## Task to carry out
An image-free, word-for-word version of the records below is to be returned.

## Recorded information
╭──
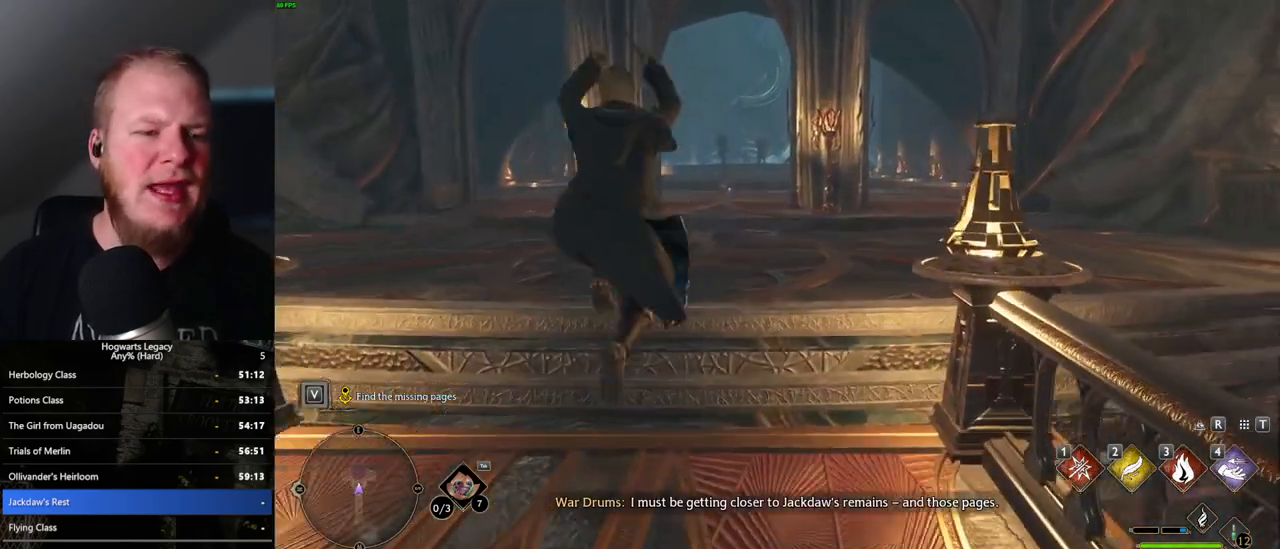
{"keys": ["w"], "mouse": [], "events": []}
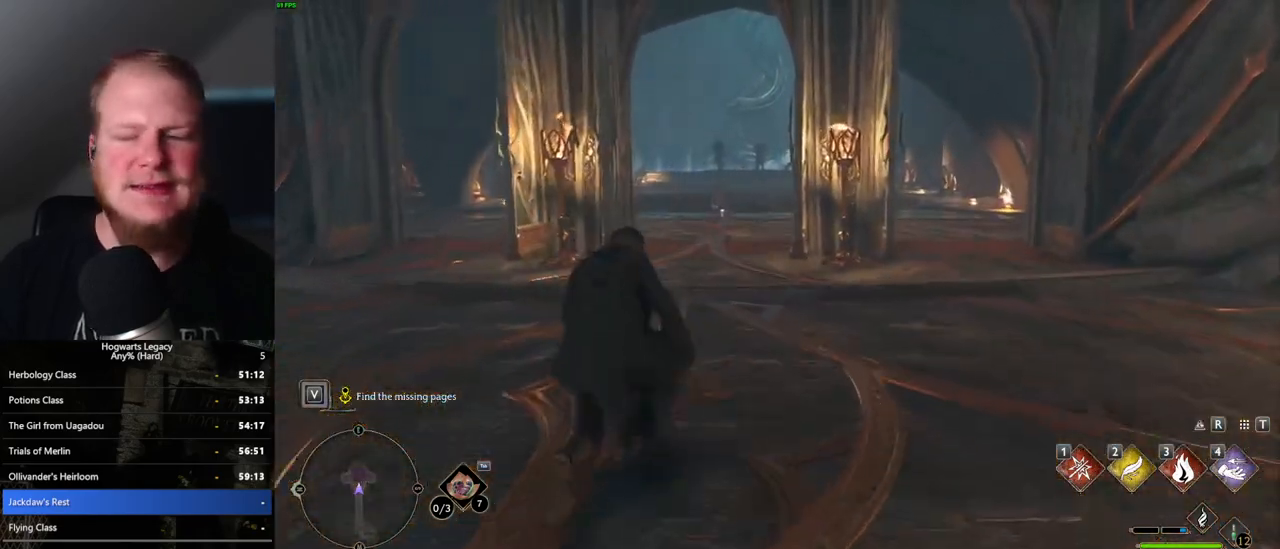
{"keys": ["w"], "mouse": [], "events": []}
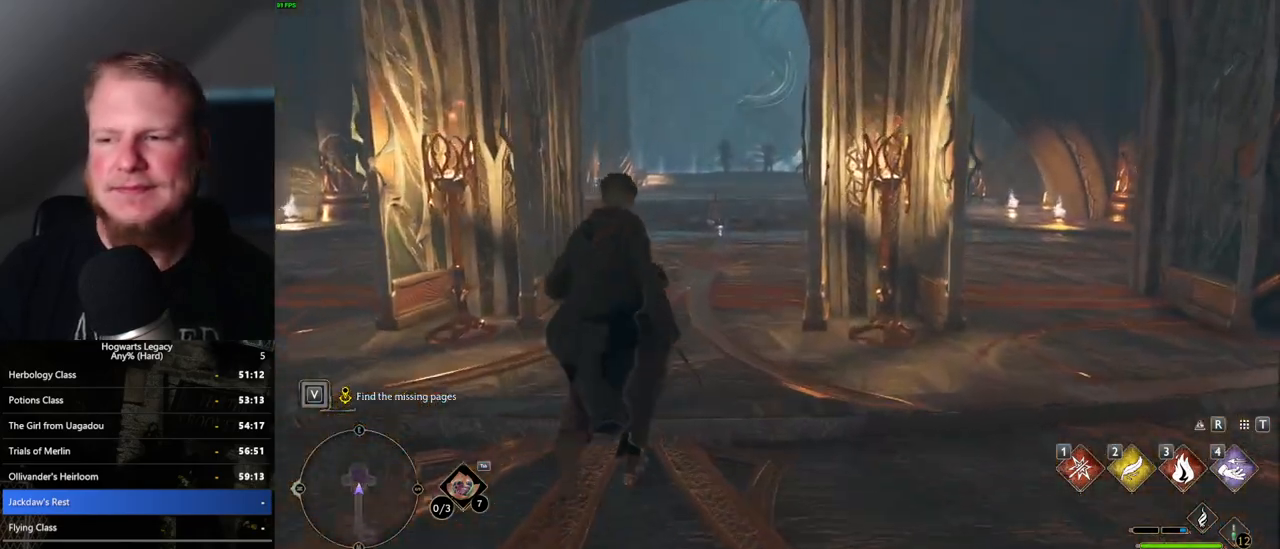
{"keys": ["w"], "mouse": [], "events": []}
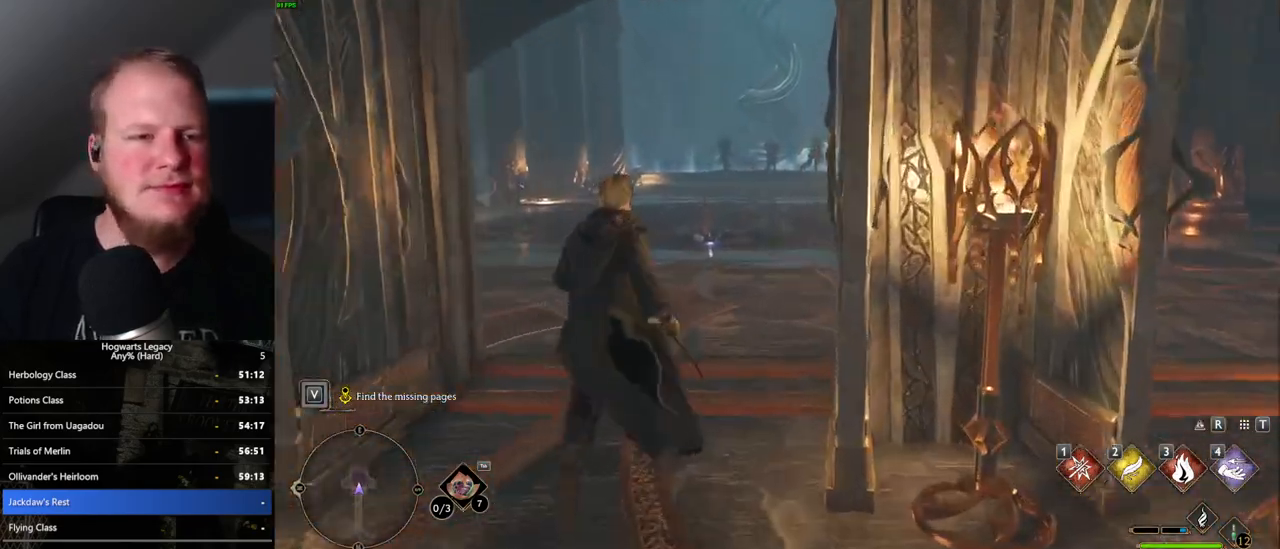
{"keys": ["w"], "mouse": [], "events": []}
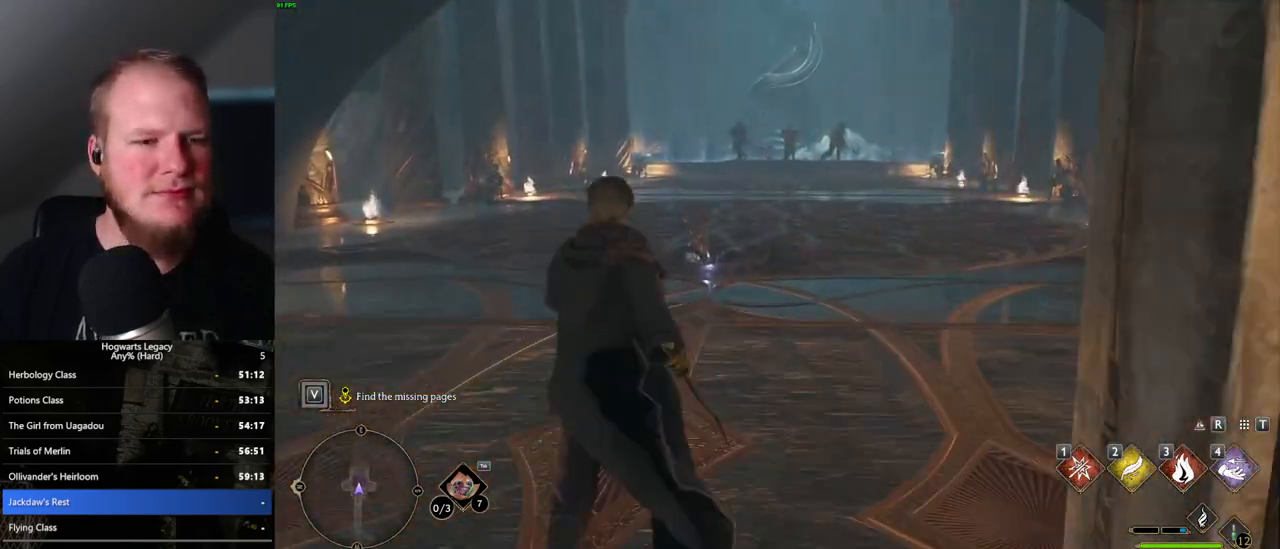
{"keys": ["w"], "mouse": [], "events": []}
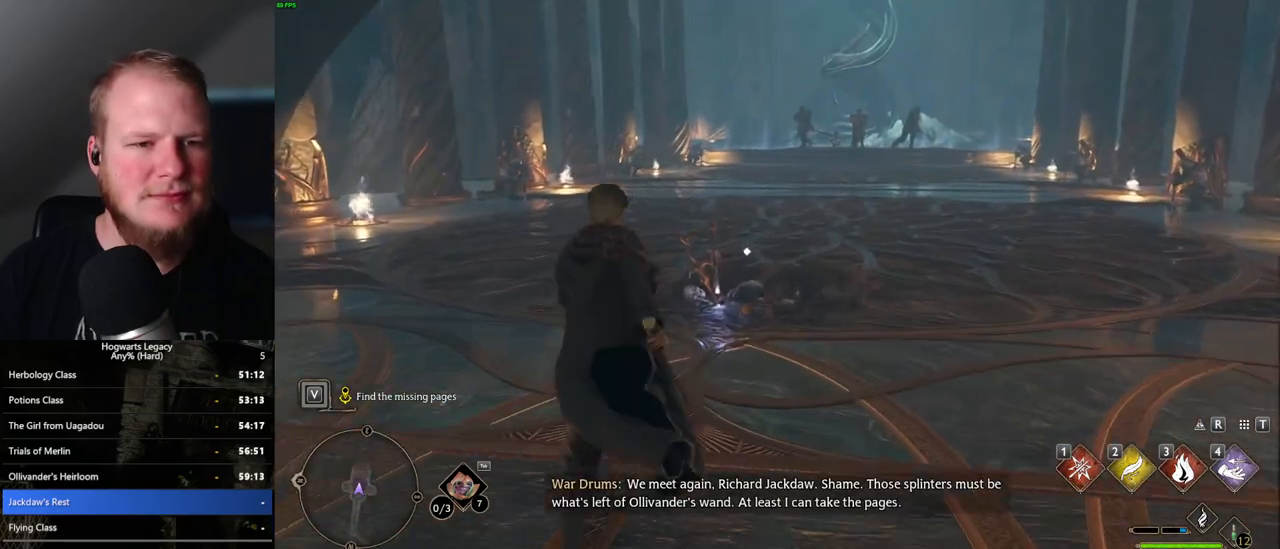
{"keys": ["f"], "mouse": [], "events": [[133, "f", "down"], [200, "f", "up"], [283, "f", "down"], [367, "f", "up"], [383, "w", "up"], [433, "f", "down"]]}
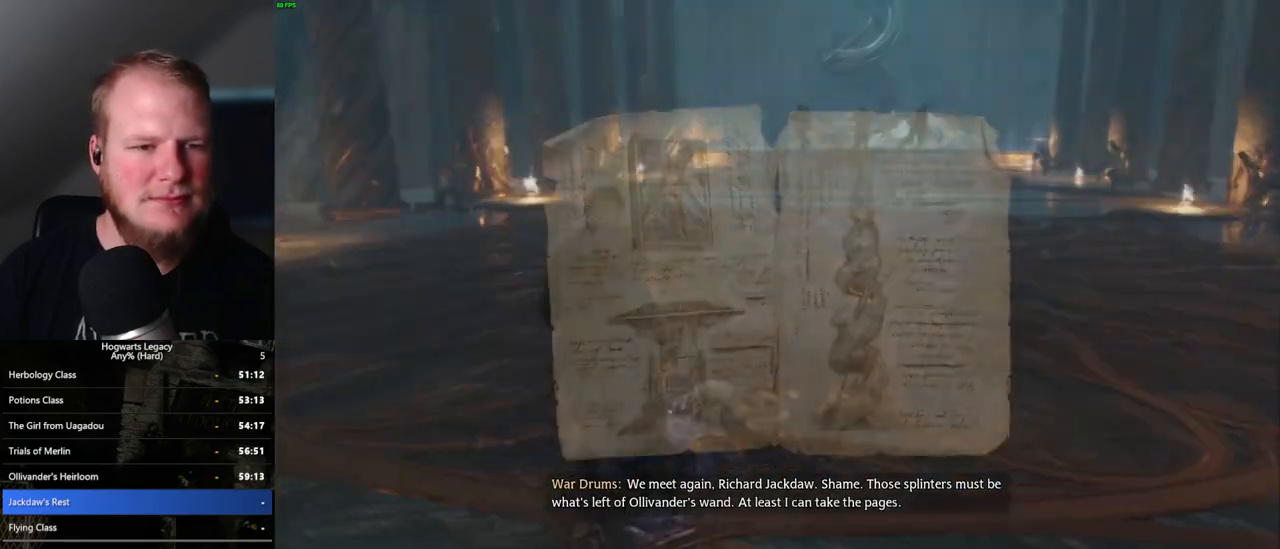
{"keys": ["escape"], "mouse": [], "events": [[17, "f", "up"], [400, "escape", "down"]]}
╰──
## Response below
{"keys": ["w"], "mouse": [], "events": []}
{"keys": ["w"], "mouse": [], "events": []}
{"keys": ["w"], "mouse": [], "events": []}
{"keys": ["w"], "mouse": [], "events": []}
{"keys": ["w"], "mouse": [], "events": []}
{"keys": ["f"], "mouse": [], "events": [[133, "f", "down"], [200, "f", "up"], [283, "f", "down"], [367, "f", "up"], [383, "w", "up"], [433, "f", "down"]]}
{"keys": ["escape"], "mouse": [], "events": [[17, "f", "up"], [400, "escape", "down"]]}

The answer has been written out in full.